In most B2B tech organizations (where I've spent most of my career) the PMM team owns the Go-To-Market. From a strategic perspective this means:
- Who we should sell to and how
- What should we sell and why
- How we'll reach them and what we'll tell them
- Knowing what works and course-correcting
The challenge is that each of these elements is broken down into specific tactics, such as:
- Who we should sell to and how: creating buyer personas, doing market segmentation, identifying sales channels
- What should we sell and why: product-market fit, product launches, product positioning
- How we'll reach them and what we'll tell them: campaign strategy, segmentation, messaging, thought leadership
- Knowing what works and course-correcting: tracking metrics, identifying what works, suggesting new strategies
Depending on the organization there are specific tactics that will be owned by other teams.
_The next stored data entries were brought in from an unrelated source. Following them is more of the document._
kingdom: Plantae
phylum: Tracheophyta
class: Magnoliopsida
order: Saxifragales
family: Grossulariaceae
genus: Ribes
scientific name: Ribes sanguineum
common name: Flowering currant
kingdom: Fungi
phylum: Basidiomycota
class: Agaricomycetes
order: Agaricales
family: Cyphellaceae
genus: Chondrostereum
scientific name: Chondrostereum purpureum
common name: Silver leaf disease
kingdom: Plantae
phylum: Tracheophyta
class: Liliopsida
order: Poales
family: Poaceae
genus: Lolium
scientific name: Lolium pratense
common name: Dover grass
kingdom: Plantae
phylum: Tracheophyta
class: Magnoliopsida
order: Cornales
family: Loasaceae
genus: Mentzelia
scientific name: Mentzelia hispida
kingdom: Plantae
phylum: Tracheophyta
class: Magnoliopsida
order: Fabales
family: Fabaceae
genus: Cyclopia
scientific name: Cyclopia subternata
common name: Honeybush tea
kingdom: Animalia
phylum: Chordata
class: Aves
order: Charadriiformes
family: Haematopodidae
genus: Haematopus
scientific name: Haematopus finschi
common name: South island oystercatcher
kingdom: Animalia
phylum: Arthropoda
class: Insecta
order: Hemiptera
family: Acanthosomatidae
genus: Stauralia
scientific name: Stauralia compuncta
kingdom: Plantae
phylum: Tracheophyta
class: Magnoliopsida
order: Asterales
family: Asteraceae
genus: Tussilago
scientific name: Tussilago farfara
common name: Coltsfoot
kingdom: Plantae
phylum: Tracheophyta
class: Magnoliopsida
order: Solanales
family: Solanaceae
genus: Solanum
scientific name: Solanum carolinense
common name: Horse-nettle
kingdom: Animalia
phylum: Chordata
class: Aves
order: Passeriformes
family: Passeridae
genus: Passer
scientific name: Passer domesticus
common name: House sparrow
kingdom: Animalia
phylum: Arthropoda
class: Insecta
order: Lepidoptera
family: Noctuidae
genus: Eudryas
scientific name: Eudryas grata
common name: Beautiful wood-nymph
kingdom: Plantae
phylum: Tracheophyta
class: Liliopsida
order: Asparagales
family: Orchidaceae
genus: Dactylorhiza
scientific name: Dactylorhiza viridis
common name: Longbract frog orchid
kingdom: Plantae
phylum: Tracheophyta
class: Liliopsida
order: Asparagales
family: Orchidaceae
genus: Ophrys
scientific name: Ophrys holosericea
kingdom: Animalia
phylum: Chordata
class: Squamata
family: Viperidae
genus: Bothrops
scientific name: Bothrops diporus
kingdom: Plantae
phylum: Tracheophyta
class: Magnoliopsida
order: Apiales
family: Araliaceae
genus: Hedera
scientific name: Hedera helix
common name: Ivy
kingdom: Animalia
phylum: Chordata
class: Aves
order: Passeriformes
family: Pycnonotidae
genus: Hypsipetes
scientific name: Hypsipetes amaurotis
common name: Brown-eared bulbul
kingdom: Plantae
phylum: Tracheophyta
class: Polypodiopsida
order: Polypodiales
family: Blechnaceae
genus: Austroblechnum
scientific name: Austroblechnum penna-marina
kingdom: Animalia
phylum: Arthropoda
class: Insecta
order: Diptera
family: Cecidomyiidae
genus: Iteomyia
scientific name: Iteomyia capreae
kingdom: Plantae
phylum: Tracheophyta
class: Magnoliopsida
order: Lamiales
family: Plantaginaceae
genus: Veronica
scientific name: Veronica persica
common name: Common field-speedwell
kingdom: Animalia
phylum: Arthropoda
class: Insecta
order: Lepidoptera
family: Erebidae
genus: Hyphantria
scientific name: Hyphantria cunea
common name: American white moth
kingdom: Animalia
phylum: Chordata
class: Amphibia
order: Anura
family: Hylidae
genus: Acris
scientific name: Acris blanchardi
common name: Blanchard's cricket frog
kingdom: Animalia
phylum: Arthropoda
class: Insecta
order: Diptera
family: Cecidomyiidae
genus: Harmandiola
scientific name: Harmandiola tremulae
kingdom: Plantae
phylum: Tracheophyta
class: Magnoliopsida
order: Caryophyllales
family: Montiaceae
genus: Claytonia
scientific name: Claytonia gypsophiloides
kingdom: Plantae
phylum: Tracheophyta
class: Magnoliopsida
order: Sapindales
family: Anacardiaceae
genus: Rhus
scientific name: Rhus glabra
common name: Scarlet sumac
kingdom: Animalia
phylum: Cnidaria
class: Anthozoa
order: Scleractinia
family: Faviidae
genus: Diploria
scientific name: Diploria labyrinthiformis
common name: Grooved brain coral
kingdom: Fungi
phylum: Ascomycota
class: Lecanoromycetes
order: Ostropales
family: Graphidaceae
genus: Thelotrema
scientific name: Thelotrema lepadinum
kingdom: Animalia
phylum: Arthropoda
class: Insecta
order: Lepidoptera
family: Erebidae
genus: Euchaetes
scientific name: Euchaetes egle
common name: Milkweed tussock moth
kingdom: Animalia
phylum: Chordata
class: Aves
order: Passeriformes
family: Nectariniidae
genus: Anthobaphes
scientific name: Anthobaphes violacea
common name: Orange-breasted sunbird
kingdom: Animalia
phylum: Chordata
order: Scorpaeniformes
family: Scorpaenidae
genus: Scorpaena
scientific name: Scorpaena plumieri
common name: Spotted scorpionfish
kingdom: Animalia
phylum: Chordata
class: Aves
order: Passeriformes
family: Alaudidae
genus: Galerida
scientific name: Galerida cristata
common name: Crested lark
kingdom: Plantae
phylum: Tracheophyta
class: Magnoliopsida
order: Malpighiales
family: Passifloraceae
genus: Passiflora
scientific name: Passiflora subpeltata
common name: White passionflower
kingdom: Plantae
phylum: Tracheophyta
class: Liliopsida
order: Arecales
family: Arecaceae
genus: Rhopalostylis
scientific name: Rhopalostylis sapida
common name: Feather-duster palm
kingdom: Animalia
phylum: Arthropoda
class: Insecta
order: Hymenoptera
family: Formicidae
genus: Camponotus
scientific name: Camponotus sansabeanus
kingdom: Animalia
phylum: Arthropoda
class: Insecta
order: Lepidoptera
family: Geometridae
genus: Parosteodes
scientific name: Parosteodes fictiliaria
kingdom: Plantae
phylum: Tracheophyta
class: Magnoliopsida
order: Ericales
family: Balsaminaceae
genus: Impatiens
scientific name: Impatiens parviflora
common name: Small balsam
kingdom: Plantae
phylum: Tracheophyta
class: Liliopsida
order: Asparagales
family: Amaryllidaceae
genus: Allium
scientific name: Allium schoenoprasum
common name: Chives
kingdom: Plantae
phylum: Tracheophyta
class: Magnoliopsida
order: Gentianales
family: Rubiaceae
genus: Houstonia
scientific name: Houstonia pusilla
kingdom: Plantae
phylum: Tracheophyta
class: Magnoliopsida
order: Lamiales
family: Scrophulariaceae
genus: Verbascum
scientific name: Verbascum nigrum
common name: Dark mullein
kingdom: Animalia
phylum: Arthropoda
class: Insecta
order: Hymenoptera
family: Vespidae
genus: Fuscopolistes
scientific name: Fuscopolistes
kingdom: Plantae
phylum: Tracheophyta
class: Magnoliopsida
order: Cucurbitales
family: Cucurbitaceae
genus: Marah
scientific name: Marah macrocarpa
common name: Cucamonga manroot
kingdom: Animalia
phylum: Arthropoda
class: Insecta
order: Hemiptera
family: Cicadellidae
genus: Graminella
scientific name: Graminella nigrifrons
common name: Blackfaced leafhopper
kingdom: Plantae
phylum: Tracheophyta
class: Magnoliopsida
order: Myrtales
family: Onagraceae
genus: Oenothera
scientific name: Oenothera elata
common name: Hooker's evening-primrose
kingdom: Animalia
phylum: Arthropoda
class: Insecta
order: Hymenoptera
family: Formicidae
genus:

For example, the Demand Generation team typically is the owner of campaign execution. You may have a content marketing team that writes whitepapers and eBooks. Having other teams own these tactics doesn't mean that you are off the hook, though! PMM is still the overall driver of the GTM and so you need to work alongside these teams and give them the right information they need to be successful. For example, for the Demand Generation team, you help them with understanding our buyer personas, their key challenges, and messaging that resonates with them.
The question of 'who owns what' will come up and the best way to address it is to work alongside your peers in other teams and create a roles & responsibilities matrix outlining the key activities specific tactics may require with clear lines of ownership.